Print, from the listing below, the lines starting at the line containing "Rendered at 1500 by 1125 pixels." and ending at the line containing "For every layout", exactly as they stand, and print nothing else.

---------- Recorded data

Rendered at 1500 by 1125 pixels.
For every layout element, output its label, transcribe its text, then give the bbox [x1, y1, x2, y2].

--------------------
---------- Recorded data

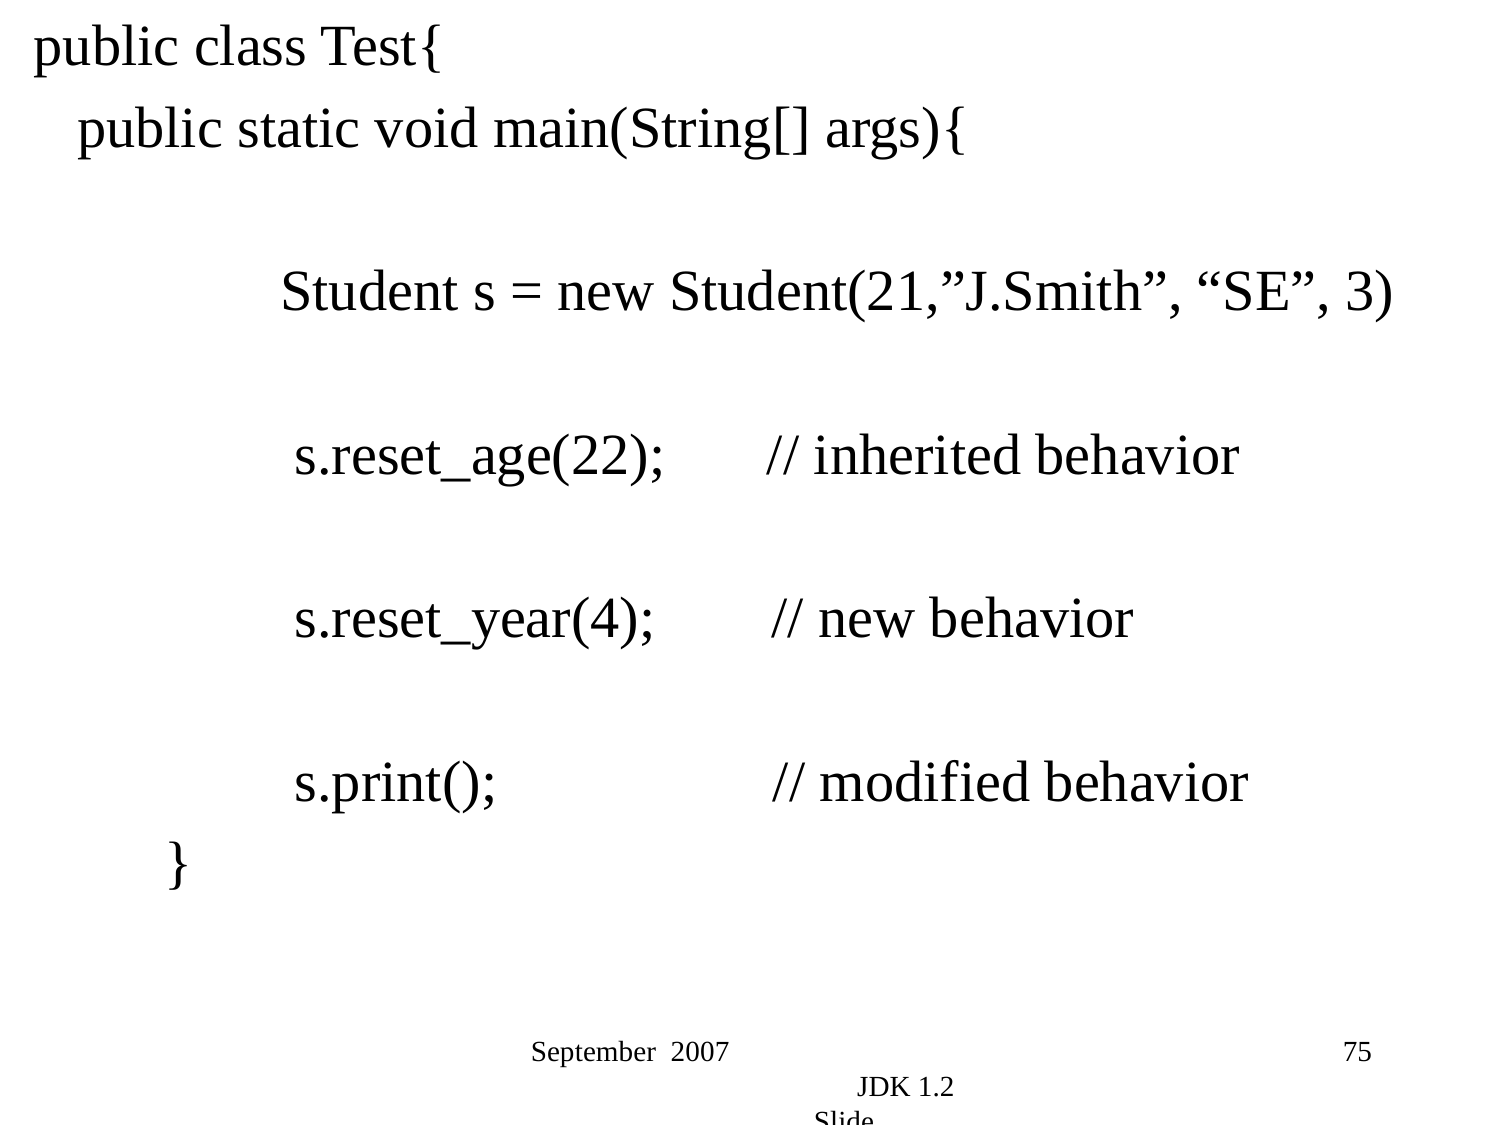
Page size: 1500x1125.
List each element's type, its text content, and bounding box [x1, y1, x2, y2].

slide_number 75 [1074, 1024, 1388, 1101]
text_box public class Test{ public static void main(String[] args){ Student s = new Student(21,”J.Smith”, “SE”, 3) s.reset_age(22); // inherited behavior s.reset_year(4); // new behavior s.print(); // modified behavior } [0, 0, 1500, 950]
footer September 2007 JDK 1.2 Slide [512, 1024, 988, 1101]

--------------------

• Solution to the problem:
Rendered at 1500 by 1125 pixels.
For every layout element, output its label, transcribe its text, then give the bbox [x1, y1, x2, y2].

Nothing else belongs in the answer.